Walk the talk

Walk the talk

PRIME Minister Moeketsi Majoro and his Cabinet gave fresh oomph to an “old law” when they declared their personal assets to the Directorate on Corruption and Economic Offences (DCEO) this week.

The declaration was in line with a 2006 law, the Prevention of Corruption and Economic Offences Act, which requires all public servants to declare their assets before they assume office.

Over the past 14 years since the passing of that landmark law, successive governments have dilly-dallied as they could not muster the necessary political will to implement the law.

The result was that the new law, which was one of the most brilliant pieces of legislation enacted during Pakalitha Mosisili’s long tenure, simply gathered dust within the corridors of the government.

Majoro, who assumed office two months ago, has dusted off the law as he embarks on a crusade against corruption which was one of his key promises when he took over power in May.

Monday’s declaration of assets sends the right message to Basotho that Majoro’s coalition government is deeply committed to rooting out corruption at all levels of government.

That is critical because for a very long time, successive governments since the time of Mosisili have dismally failed to demonstrate that they were committed to fighting corruption in all its forms.

The perception among Basotho has been that the government only pays lip service to the fight against corruption while turning a blind eye to the most mind-boggling theft of national resources.

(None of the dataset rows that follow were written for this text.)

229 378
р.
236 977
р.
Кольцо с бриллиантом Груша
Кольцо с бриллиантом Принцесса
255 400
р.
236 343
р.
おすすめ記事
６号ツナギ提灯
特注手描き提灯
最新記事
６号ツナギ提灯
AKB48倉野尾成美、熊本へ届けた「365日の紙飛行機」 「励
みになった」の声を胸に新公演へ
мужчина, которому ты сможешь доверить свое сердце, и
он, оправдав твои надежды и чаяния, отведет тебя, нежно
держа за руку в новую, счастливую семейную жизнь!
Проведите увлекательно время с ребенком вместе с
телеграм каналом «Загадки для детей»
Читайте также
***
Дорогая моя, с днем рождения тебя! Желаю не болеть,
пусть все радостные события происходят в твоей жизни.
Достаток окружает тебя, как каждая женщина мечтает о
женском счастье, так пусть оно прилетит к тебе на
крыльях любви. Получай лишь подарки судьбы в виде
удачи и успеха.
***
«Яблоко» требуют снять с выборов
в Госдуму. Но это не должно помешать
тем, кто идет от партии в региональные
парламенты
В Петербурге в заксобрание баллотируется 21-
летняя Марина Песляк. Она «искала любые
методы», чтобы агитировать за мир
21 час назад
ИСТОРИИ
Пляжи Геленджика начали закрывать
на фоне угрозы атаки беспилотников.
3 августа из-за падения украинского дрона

And when it fights corruption the efforts are half-hearted and measly as it goes after the small fish while leaving the big fish swimming in the pond.
We are not surprised that the majority of Basotho also still think our Ministers and MPs use their positions as vehicles for wealth accumulation.
The declaration of assets will go a long way in restoring the public’s confidence in their own government. It could also serve as a buffer or deterrent against rampant pilferage of state resources.

In that sense the new law was long overdue.
However, we know that a mere declaration of assets will only work up to a certain point. It would be a sheer naivety on our part to assume that a mere declaration of what ministers and other senior government officials own will act as a magic bullet in stopping the theft of national resources.

Lesotho still has to look at other avenues to halt the pilferage. Key among these is strengthening our institutions that fight corruption.
We must strengthen the investigative capacity of the DCEO. That also applies to the Financial Intelligence Unit and other key investigation departments within the Lesotho police.

Our Commercial Court must also be empowered so that it functions at the right level. We need more judges to deal with commercial disputes which by their very nature involve serious cases of financial malfeasance.
While it is all well to sign declaration of assets in full public glare, it is what happens after that we are interested in.

The government must never think it was doing this exercise just so that it receives kudos from the public. This was no mere public relations exercise.

What the people want to see are real results on the ground in fighting corruption. They want to see a real crackdown on corruption.
Prime Minister Majoro and his government must therefore walk the talk.